12.            Rediscovering the Lord’s Supper as a real supper with real food.  Have you noticed that 1 Corinthians 11 is in the context of a meal?

13.            From denominations to city-wide celebrations.  See Acts chapter 5.

14.            Developing a persecution-proof spirit.  You can’t have buildings and organizations if the government won’t allow it, but no terrorist can stop the Holy Spirit from going where he wills.

15.            The church comes home.  By this he means that it is easy to live fake in a ceremony, but it is impossible in your family, which makes it the most meaningful.

Simson writes in the introduction that while writing notes for this book, he was in, and had discussions with everyday believers, in Columbia, the U.S., Germany, Switzerland, England, Sudan, Egypt, Cyprus, Saudi Arabia, Dubai, India, Sri Lanka, Bangladesh, South Korea, China, and Mongolia.  You know the variety of cultures that represents—the West and what is and isn’t going on here, lands of overt persecution, and lands of great revival.
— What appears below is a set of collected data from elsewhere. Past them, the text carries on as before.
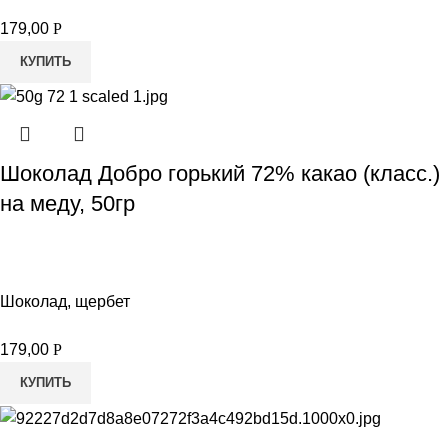
179,00
Р
КУПИТЬ
Шоколад Добро горький 72% какао (класс.)
на меду, 50гр
Шоколад, щербет
179,00
Р
КУПИТЬ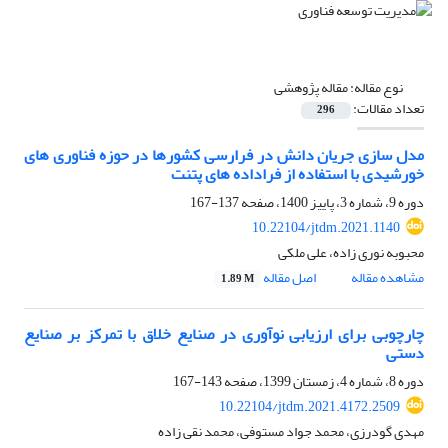
نوع مقاله:
مقاله پژوهشی
تعداد مقالات:
296
مدل سازی جریان دانش در فرارسی کشورها در حوزه فناوری های
خورشیدی با استفاده از فراداده های پتنت
دوره 9، شماره 3، پاییز 1400، صفحه
137-167
10.22104/jtdm.2021.1140
محبوبه نوری زاده، علی ملکی
مشاهده مقاله
اصل مقاله
1.89 M
چارچوبی برای ارزیابی نوآوری در صنایع خلاق با تمرکز بر صنایع
دستی
دوره 8، شماره 4، زمستان 1399، صفحه
143-167
10.22104/jtdm.2021.4172.2509
مهدی گودرزی، محمد جواد مستوفی، محمد نقی زاده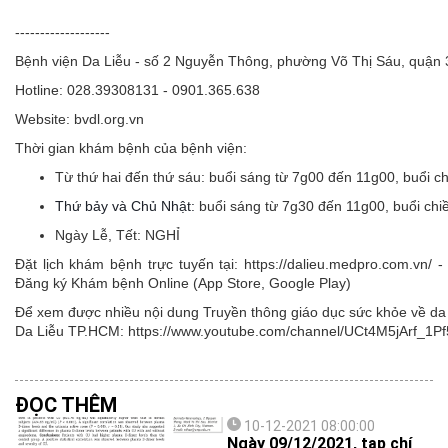
-------------------
Bệnh viện Da Liễu - số 2 Nguyễn Thông, phường Võ Thị Sáu, quận
Hotline: 028.39308131 - 0901.365.638
Website: bvdl.org.vn
Thời gian khám bệnh của bệnh viện:
Từ thứ hai đến thứ sáu:
buổi sáng từ 7g00 đến 11g00, buổi c
Thứ bảy và Chủ Nhật:
buổi sáng từ 7g30 đến 11g00, buổi ch
Ngày Lễ, Tết:
NGHỈ
Đặt lịch khám bệnh trực tuyến tại: https://dalieu.medpro.com.vn
Đăng ký Khám bệnh Online (App Store, Google Play)
Để xem được nhiều nội dung Truyền thông giáo dục sức khỏe về da l
Da Liễu TP.HCM: https://www.youtube.com/channel/UCt4M5jArf
ĐỌC THÊM
10-12-2021 08:00:00
Ngày 09/12/2021, tạp chí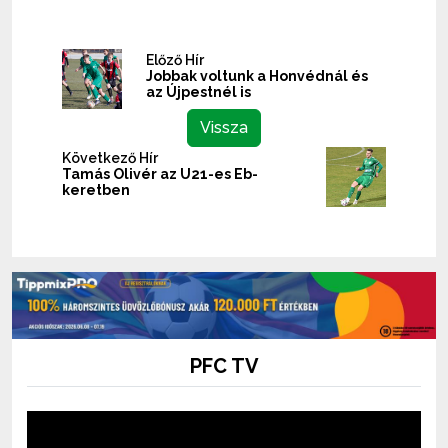
Előző Hír
Jobbak voltunk a Honvédnál és
az Újpestnél is
Vissza
Következő Hír
Tamás Olivér az U21-es Eb-
keretben
PFC TV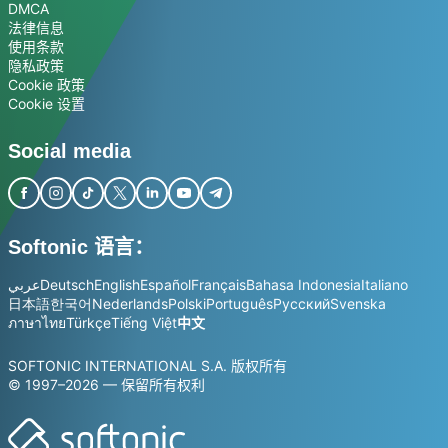
DMCA
法律信息
使用条款
隐私政策
Cookie 政策
Cookie 设置
Social media
Softonic 语言：
عربي
Deutsch
English
Español
Français
Bahasa Indonesia
Italiano
日本語
한국어
Nederlands
Polski
Português
Русский
Svenska
ภาษาไทย
Türkçe
Tiếng Việt
中文
SOFTONIC INTERNATIONAL S.A. 版权所有
© 1997–2026 — 保留所有权利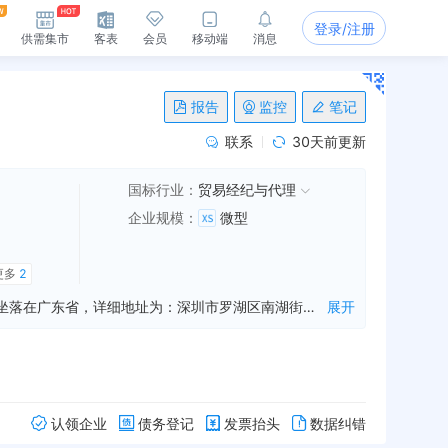
登录/注册
供需集市
客表
会员
移动端
消息
报告
监控
笔记
联系
30天前更新
国标行业：
贸易经纪与代理
企业规模
：
微型
更多
2
深圳市伊恩浩贸易有限公司是一家从事电子产品销售,电脑销售,显示器销售等业务的公司，成立于2016年08月02日，公司坐落在广东省，详细地址为：深圳市罗湖区南湖街道迎春路海外联谊大厦四层A15;经国家企业信用信息公示系统查询得知，深圳市伊恩浩贸易有限公司的信用代码/税号为91440300MA5DHK0T20，法人是苏松松，注册资本为100.000000万人民币，企业的经营范围为:一般经营项目是：电子产品、电脑、显示器、电器、电线电缆、数码产品、塑胶产品、机械设备、五金建材、金属材料、计算机软件、耐火材料、初级农产品、金属矿产品、化工产品（不含易燃易爆危险化学品）、服装服饰、纸张、日用品的销售；电脑产品的技术开发与技术咨询；国内贸易；货物及技术进出口。（法律、行政法规、国务院决定禁止的项目除外，限制的项目须取得许可后方可经营），许可经营项目是：
展开
认领企业
债务登记
发票抬头
数据纠错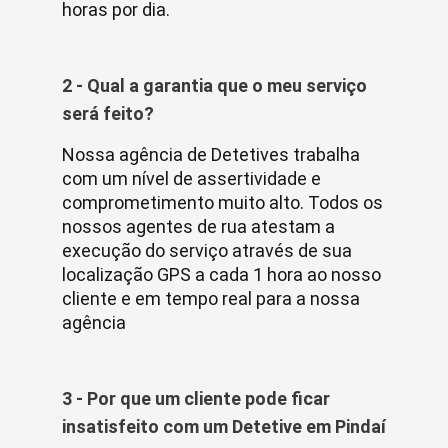
horas por dia.
2 - Qual a garantia que o meu serviço
será feito?
Nossa agência de Detetives trabalha
com um nível de assertividade e
comprometimento muito alto. Todos os
nossos agentes de rua atestam a
execução do serviço através de sua
localização GPS a cada 1 hora ao nosso
cliente e em tempo real para a nossa
agência
3 - Por que um cliente pode ficar
insatisfeito com um Detetive em Pindaí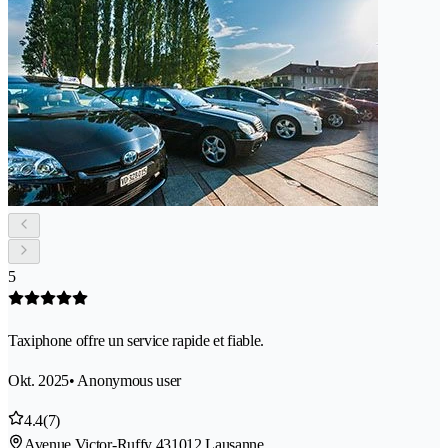
5
Taxiphone offre un service rapide et fiable.
Okt. 2025
• Anonymous user
4.4
(7)
Avenue Victor-Ruffy 43
1012 Lausanne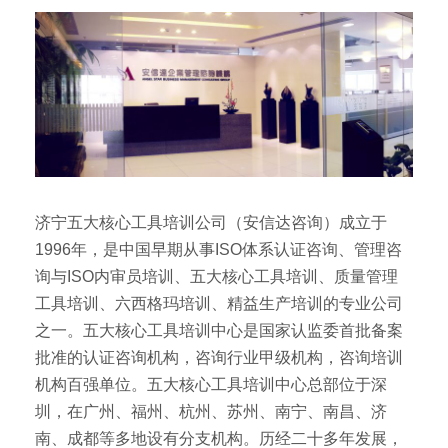
济宁五大核心工具培训公司（安信达咨询）成立于
1996年，是中国早期从事ISO体系认证咨询、管理咨
询与ISO内审员培训、五大核心工具培训、质量管理
工具培训、六西格玛培训、精益生产培训的专业公司
之一。五大核心工具培训中心是国家认监委首批备案
批准的认证咨询机构，咨询行业甲级机构，咨询培训
机构百强单位。五大核心工具培训中心总部位于深
圳，在广州、福州、杭州、苏州、南宁、南昌、济
南、成都等多地设有分支机构。历经二十多年发展，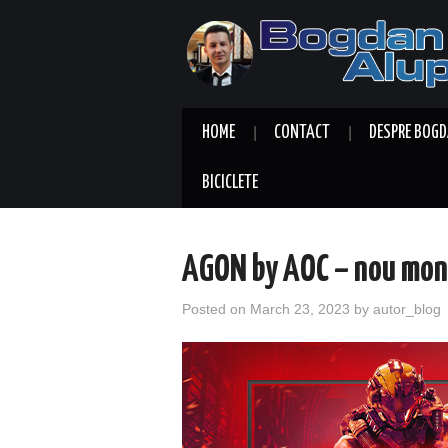
HOME
CONTACT
DESPRE BOGD
BICICLETE
AGON by AOC – nou mon
Posted on
March 23, 2023
by
autor_blog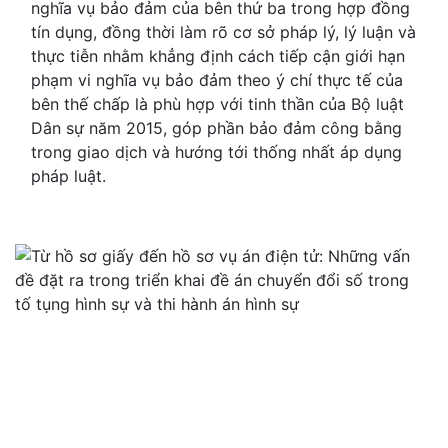
nghĩa vụ bảo đảm của bên thứ ba trong hợp đồng
tín dụng, đồng thời làm rõ cơ sở pháp lý, lý luận và
thực tiễn nhằm khẳng định cách tiếp cận giới hạn
phạm vi nghĩa vụ bảo đảm theo ý chí thực tế của
bên thế chấp là phù hợp với tinh thần của Bộ luật
Dân sự năm 2015, góp phần bảo đảm công bằng
trong giao dịch và hướng tới thống nhất áp dụng
pháp luật.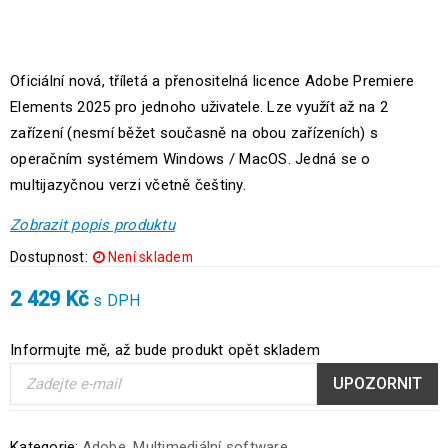
Oficiální nová, tříletá a přenositelná licence Adobe Premiere
Elements 2025 pro jednoho uživatele. Lze využít až na 2
zařízení (nesmí běžet současně na obou zařízeních) s
operačním systémem Windows / MacOS. Jedná se o
multijazyčnou verzi včetně češtiny.
Zobrazit popis produktu
Dostupnost:
Není skladem
2 429
Kč
s DPH
Informujte mě, až bude produkt opět skladem
UPOZORNIT
Kategorie:
Adobe
,
Multimediální software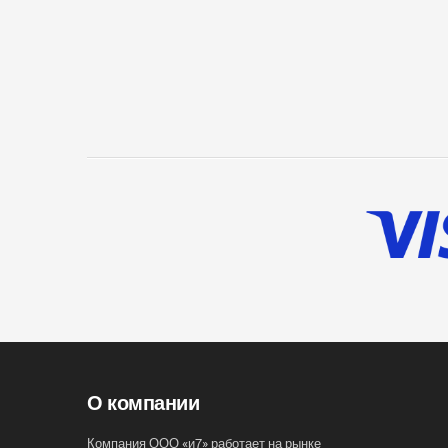
О компании
Компания ООО «и7» работает на рынке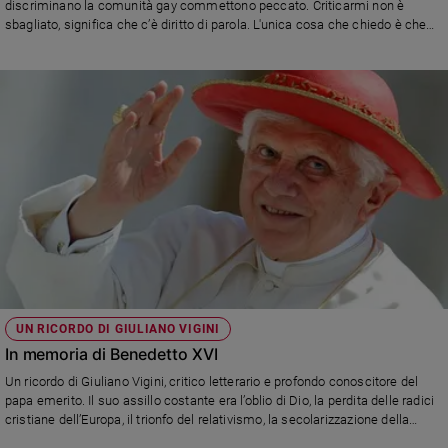
discriminano la comunità gay commettono peccato. Criticarmi non è
sbagliato, significa che c’è diritto di parola. L'unica cosa che chiedo è che
me le dicano in faccia, perché è così che cresciamo tutti». Con Benedetto
«ho perso un padre e una sicurezza»
UN RICORDO DI GIULIANO VIGINI
In memoria di Benedetto XVI
Un ricordo di Giuliano Vigini, critico letterario e profondo conoscitore del
papa emerito. Il suo assillo costante era l’oblio di Dio, la perdita delle radici
cristiane dell’Europa, il trionfo del relativismo, la secolarizzazione della
società, gli scandali, i tradimenti, le contestazioni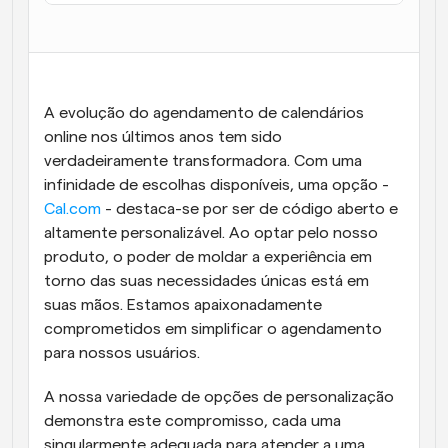
Fluxos de trabalho
Automatizar agendamento e lembretes
Blogue
A evolução do agendamento de calendários 
Mantenha-se atualizado com as últimas notícias e 
Agendamento potenciado com chamadas 
atualizações
online nos últimos anos tem sido 
impulsionadas por IA
verdadeiramente transformadora. Com uma 
Reuniões Instantâneas
infinidade de escolhas disponíveis, uma opção - 
Reunião com clientes em minutos
Cal.com
 - destaca-se por ser de código aberto e 
altamente personalizável. Ao optar pelo nosso 
Links de Grupo Dinâmico
produto, o poder de moldar a experiência em 
Agende reuniões de forma fluida com várias pessoas
torno das suas necessidades únicas está em 
suas mãos. Estamos apaixonadamente 
Webhooks
comprometidos em simplificar o agendamento 
Receba notificações quando algo acontecer
para nossos usuários.
A nossa variedade de opções de personalização 
demonstra este compromisso, cada uma 
singularmente adequada para atender a uma 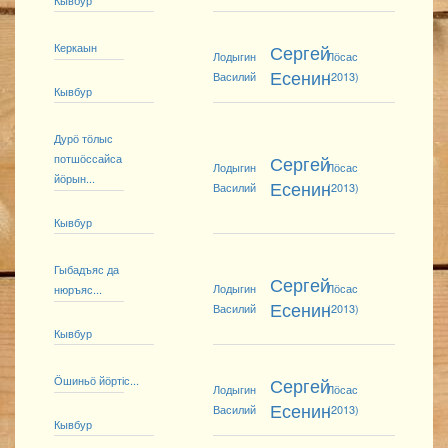
Кывбур
Керкаын
Сергей
Лодыгин
Лӧсас
Есенин
Василий
(2013)
Кывбур
Дурӧ тӧлыс
потшӧссайса
Сергей
Лодыгин
Лӧсас
йӧрын...
Есенин
Василий
(2013)
Кывбур
Гыбадъяс да
Сергей
Лодыгин
Лӧсас
нюръяс...
Есенин
Василий
(2013)
Кывбур
Ӧшиньӧ йӧртіс...
Сергей
Лодыгин
Лӧсас
Есенин
Василий
(2013)
Кывбур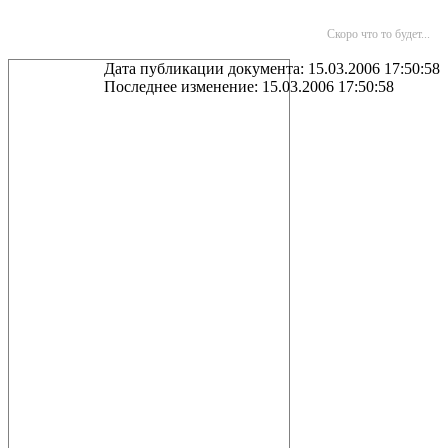
Скоро что то будет...
Дата публикации документа: 15.03.2006 17:50:58
Последнее изменение: 15.03.2006 17:50:58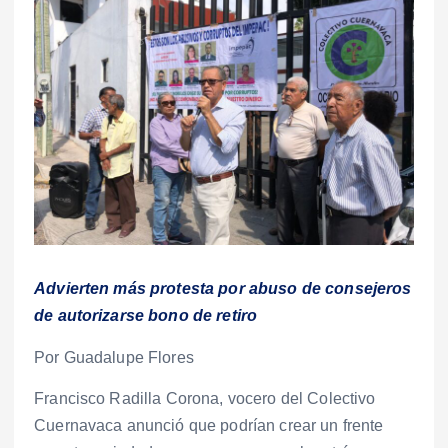
Advierten más protesta por abuso de consejeros
de autorizarse bono de retiro
Por Guadalupe Flores
Francisco Radilla Corona, vocero del Colectivo
Cuernavaca anunció que podrían crear un frente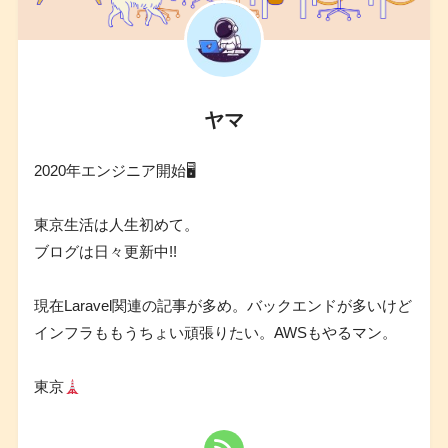
ヤマ
2020年エンジニア開始🖥
東京生活は人生初めて。
ブログは日々更新中!!
現在Laravel関連の記事が多め。バックエンドが多いけど
インフラももうちょい頑張りたい。AWSもやるマン。
東京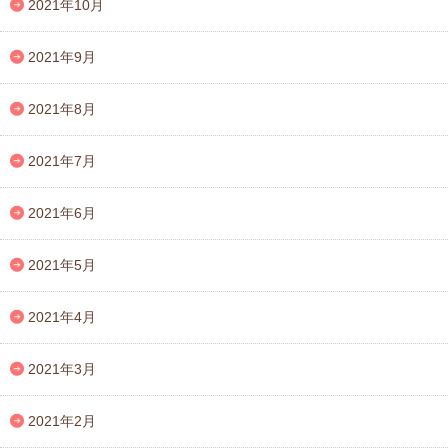
2021年10月
2021年9月
2021年8月
2021年7月
2021年6月
2021年5月
2021年4月
2021年3月
2021年2月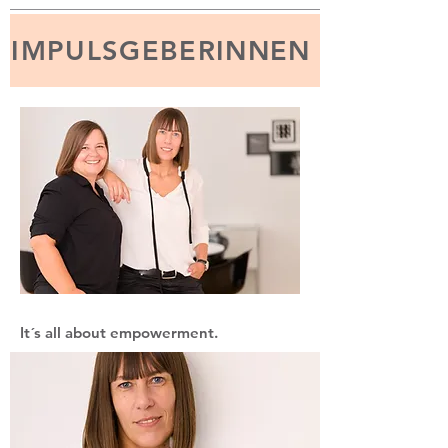
IMPULSGEBERINNEN
It´s all about empowerment.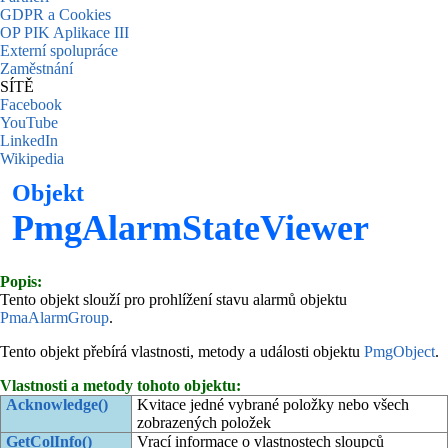
GDPR a Cookies
OP PIK Aplikace III
Externí spolupráce
Zaměstnání
SÍTĚ
Facebook
YouTube
LinkedIn
Wikipedia
Objekt
PmgAlarmStateViewer
Popis:
Tento objekt slouží pro prohlížení stavu alarmů objektu
PmaAlarmGroup
.
Tento objekt přebírá vlastnosti, metody a události objektu
PmgObject
.
Vlastnosti a metody tohoto objektu:
Acknowledge()
Kvitace jedné vybrané položky nebo všech
zobrazených položek
GetColInfo()
Vrací informace o vlastnostech sloupců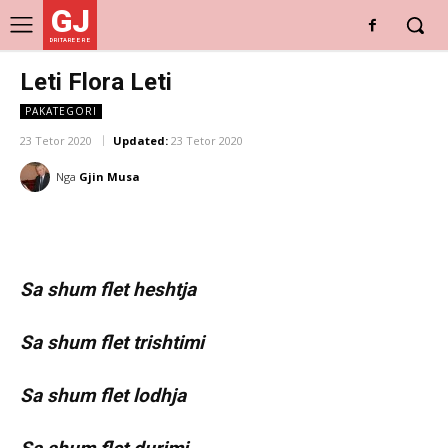
GJ
DRITARE E RE
Leti Flora Leti
PAKATEGORI
23 Tetor 2020
Updated:
23 Tetor 2020
Nga
Gjin Musa
Sa shum flet heshtja
Sa shum flet trishtimi
Sa shum flet lodhja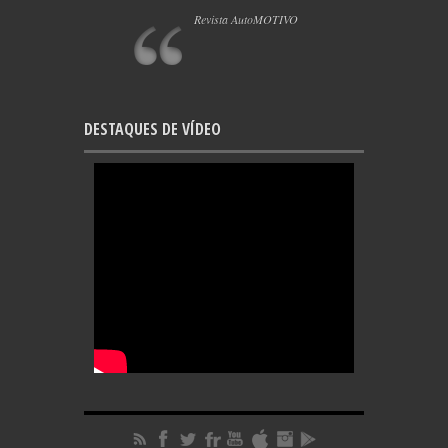
Revista AutoMOTIVO
DESTAQUES DE VÍDEO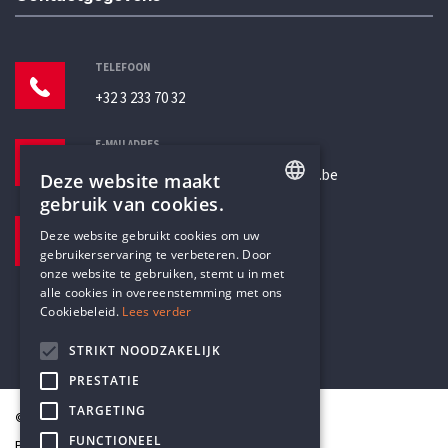
TELEFOON
+32 3 233 70 32
E-MAILADRES
secretariaat@humanistischverbond.be
Deze website maakt
gebruik van cookies.
BEZOEKADRES
ENGLISH
Deze website gebruikt cookies om uw
Pottenbrug 4
gebruikerservaring te verbeteren. Door
DUTCH
Antwerpen, 2000
onze website te gebruiken, stemt u in met
alle cookies in overeenstemming met ons
Cookiebeleid.
Lees verder
STRIKT NOODZAKELIJK
PRESTATIE
TARGETING
© Humanistisch Verbond 2026
FUNCTIONEEL
Privacy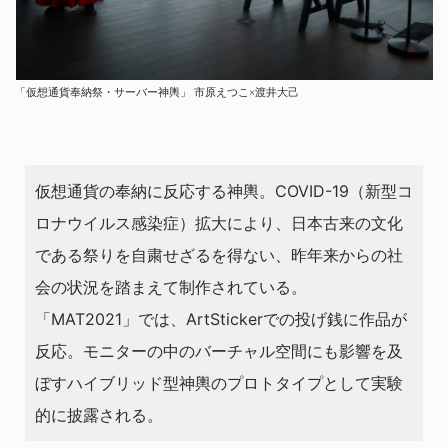
「仮想通貨奉納祭・サーバー神輿」 市原えつこ×渡井⼤⼰
仮想通貨の奉納に反応する神輿。COVID-19（新型コ
ロナウイルス感染症）拡大により、日本古来の文化
である祭りを自粛せざるを得ない、昨年来からの社
会の状況を踏まえて制作されている。
「MAT2021」では、ArtStickerでの投げ銭に作品が
反応。モニターの中のバーチャル空間にも影響を及
ぼすハイブリッド型神輿のプロトタイプとして実験
的に披露される。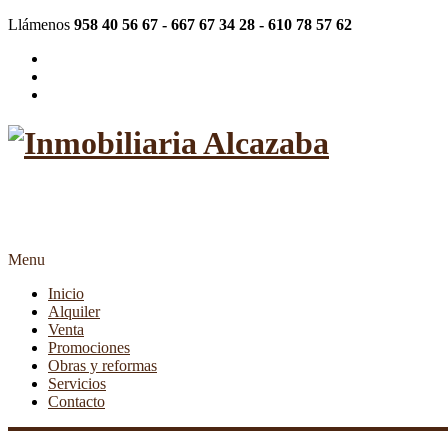
Llámenos
958 40 56 67 - 667 67 34 28 - 610 78 57 62
"Más de 20 años siendo su inmob
Menu
Inicio
Alquiler
Venta
Promociones
Obras y reformas
Servicios
Contacto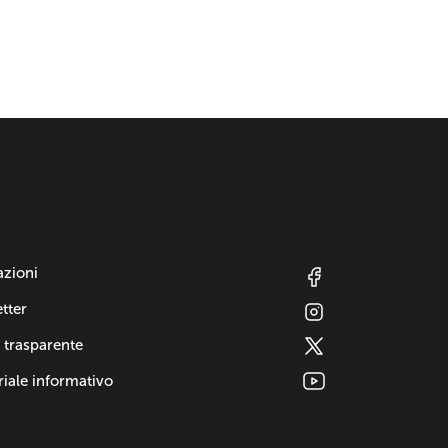
azioni
tter
 trasparente
iale informativo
Obviously, he writes from an extremely internationalist perspective.  Even if you he is dead wrong, or impossibly idealistic, this book is worth reading.  You probably won’t find it on the shelf of a local bookstore (Christian or secular) as it was originally copyrighted in 1998, but some online places will have it.

        You can read a transcript of what I said here at my blog, tevyebird.blogspot.com, in the posting of September 11, 2011.  I will also have a link to his website, which has a long, relatively unusual spelling.  You can contact me at simplechurchminute@yahoo.com  or 757-xxx-xxxx.  You can find out more about house churches in this area at www.hrscn.org.

Wolfgang Simson’s website is http://www.simsonwolfgang.de.  The book’s full title is Houses That Change the World (Waynesboro, GA: Authentic, 2001).  Most books on house church are not carried by local Christian bookstores or cbd.com, but so far I have not had any problem finding books from amazon.com, and, yes, I recognize that comment one can take two very different ways.